Exercise details: Could you give back every entry below exactly, with the pictures dropped?

Collected data entries
╔══

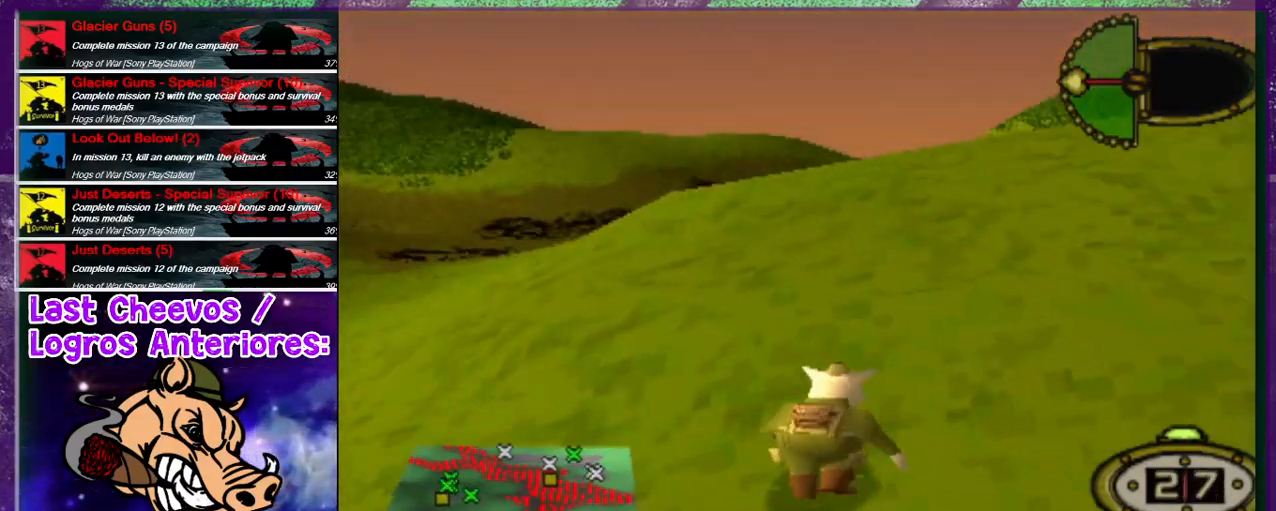
{"dt_ms": 500, "buttons": ["DPAD_UP"], "left_stick": "center", "right_stick": "center", "events": [[133, "DPAD_RIGHT", "up"]]}
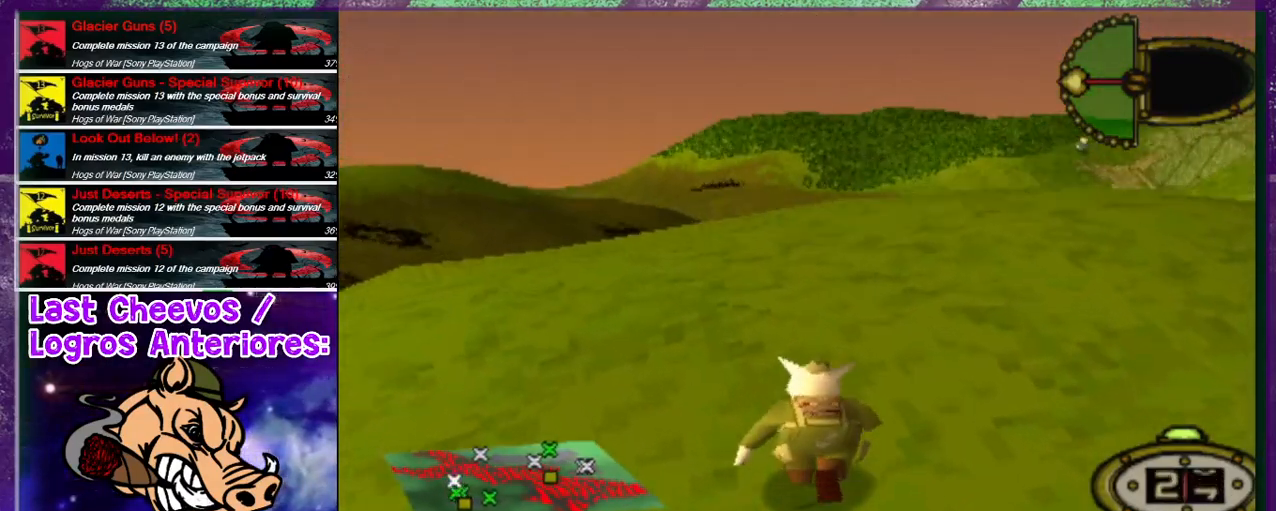
{"dt_ms": 500, "buttons": ["DPAD_UP", "DPAD_RIGHT"], "left_stick": "center", "right_stick": "center", "events": [[33, "DPAD_RIGHT", "down"]]}
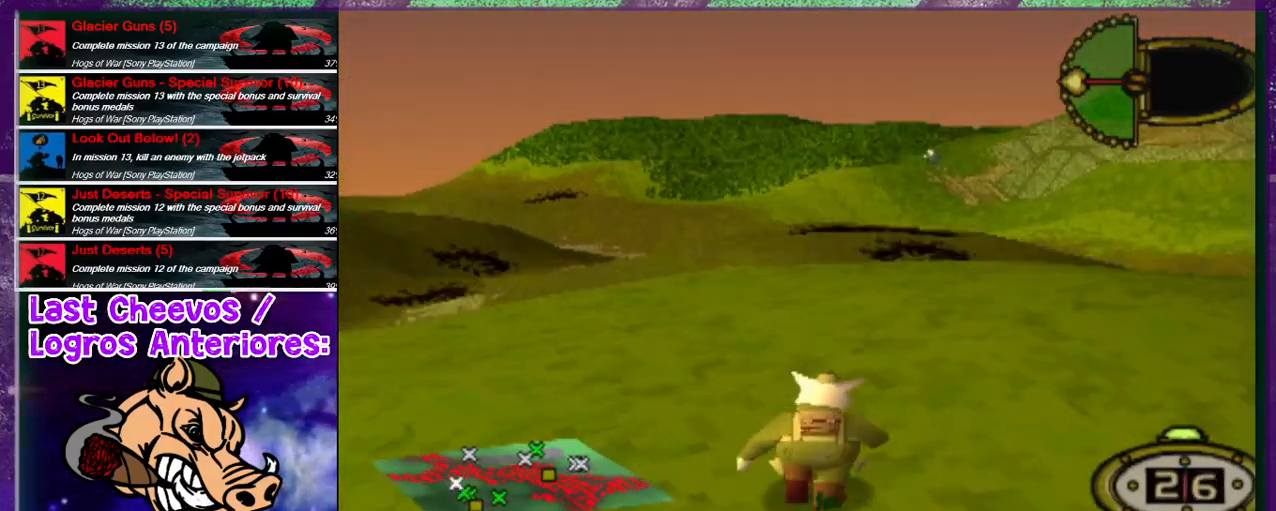
{"dt_ms": 500, "buttons": ["DPAD_UP", "DPAD_LEFT"], "left_stick": "center", "right_stick": "center", "events": [[133, "DPAD_RIGHT", "up"], [400, "DPAD_LEFT", "down"]]}
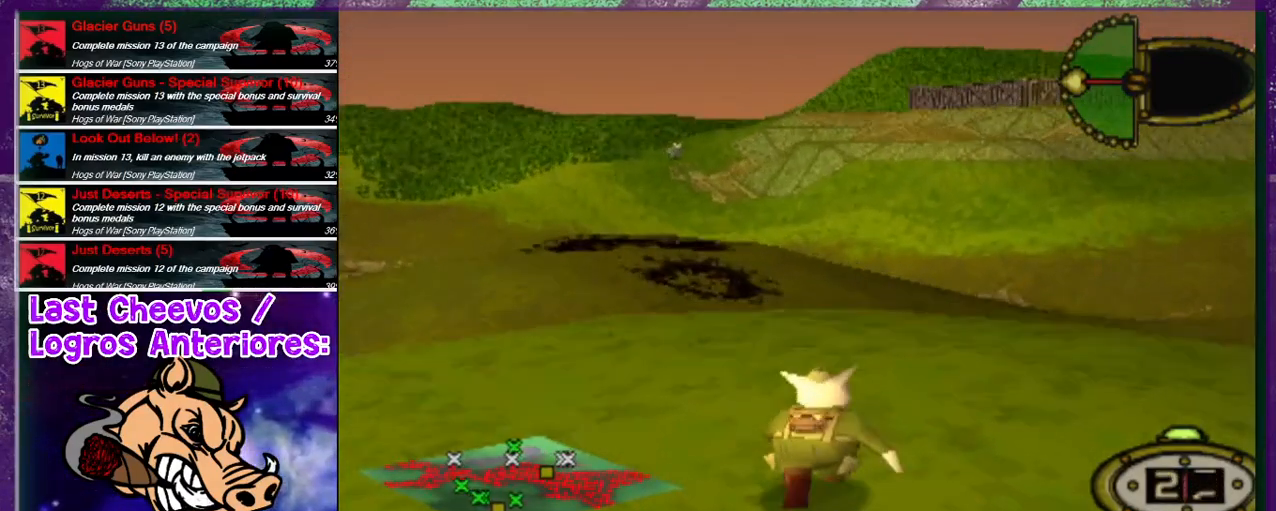
{"dt_ms": 500, "buttons": ["CIRCLE"], "left_stick": "left", "right_stick": "center", "events": [[267, "DPAD_LEFT", "up"], [267, "DPAD_UP", "up"], [300, "CIRCLE", "down"], [367, "left_stick", "left"]]}
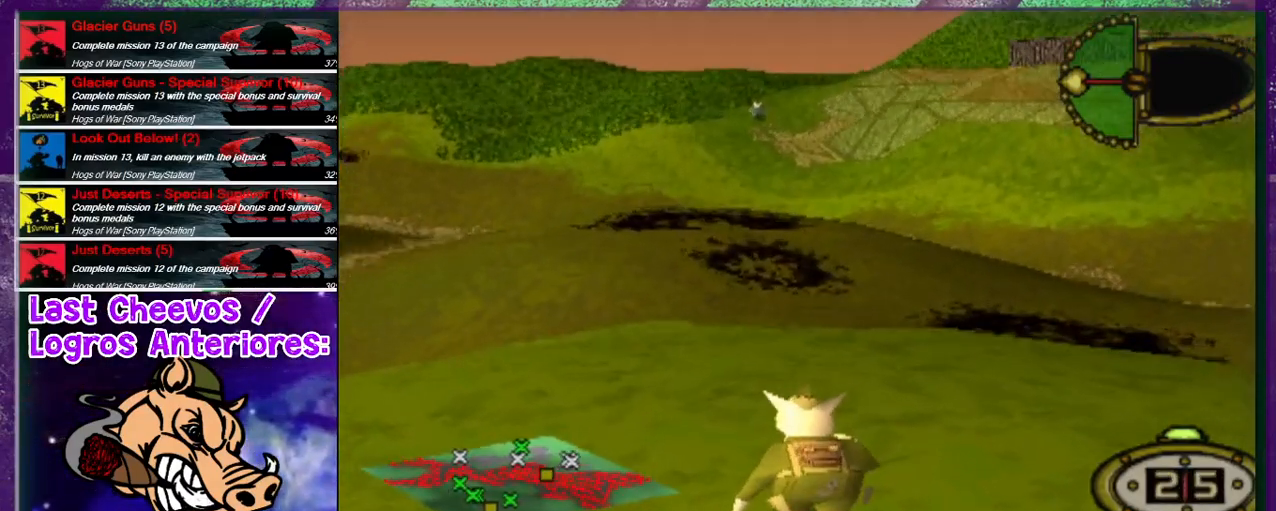
{"dt_ms": 1000, "buttons": ["CROSS"], "left_stick": "center", "right_stick": "center"}
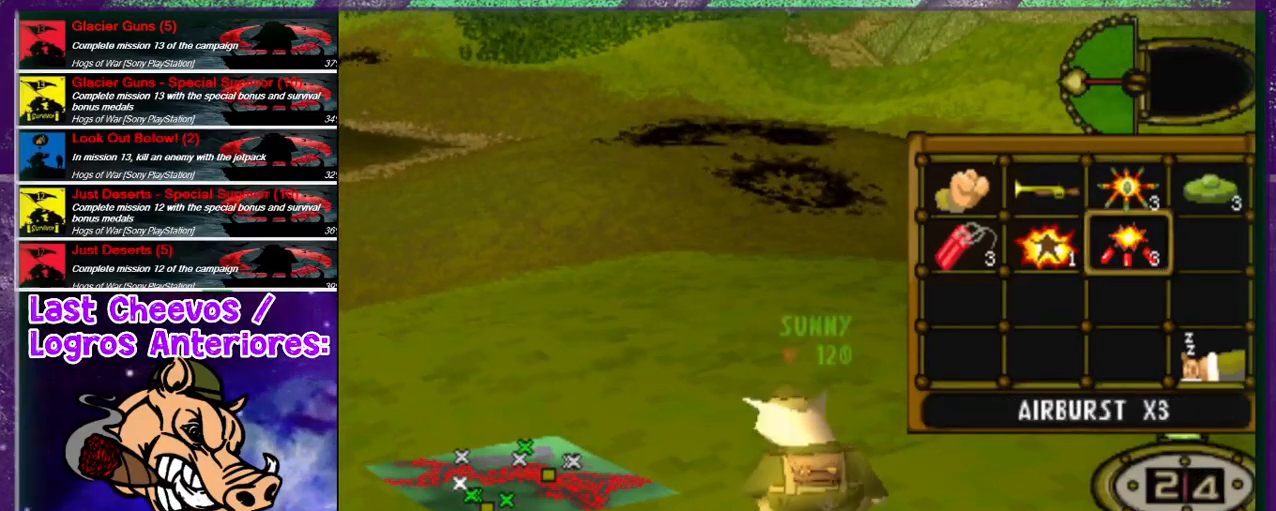
{"dt_ms": 500, "buttons": [], "left_stick": "center", "right_stick": "center"}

╚══

Answer to this problem:
{"dt_ms": 500, "buttons": ["DPAD_UP"], "left_stick": "center", "right_stick": "center", "events": [[133, "DPAD_RIGHT", "up"]]}
{"dt_ms": 500, "buttons": ["DPAD_UP", "DPAD_RIGHT"], "left_stick": "center", "right_stick": "center", "events": [[33, "DPAD_RIGHT", "down"]]}
{"dt_ms": 500, "buttons": ["DPAD_UP", "DPAD_LEFT"], "left_stick": "center", "right_stick": "center", "events": [[133, "DPAD_RIGHT", "up"], [400, "DPAD_LEFT", "down"]]}
{"dt_ms": 500, "buttons": ["CIRCLE"], "left_stick": "left", "right_stick": "center", "events": [[267, "DPAD_LEFT", "up"], [267, "DPAD_UP", "up"], [300, "CIRCLE", "down"], [367, "left_stick", "left"]]}
{"dt_ms": 1000, "buttons": ["CROSS"], "left_stick": "center", "right_stick": "center"}
{"dt_ms": 500, "buttons": [], "left_stick": "center", "right_stick": "center"}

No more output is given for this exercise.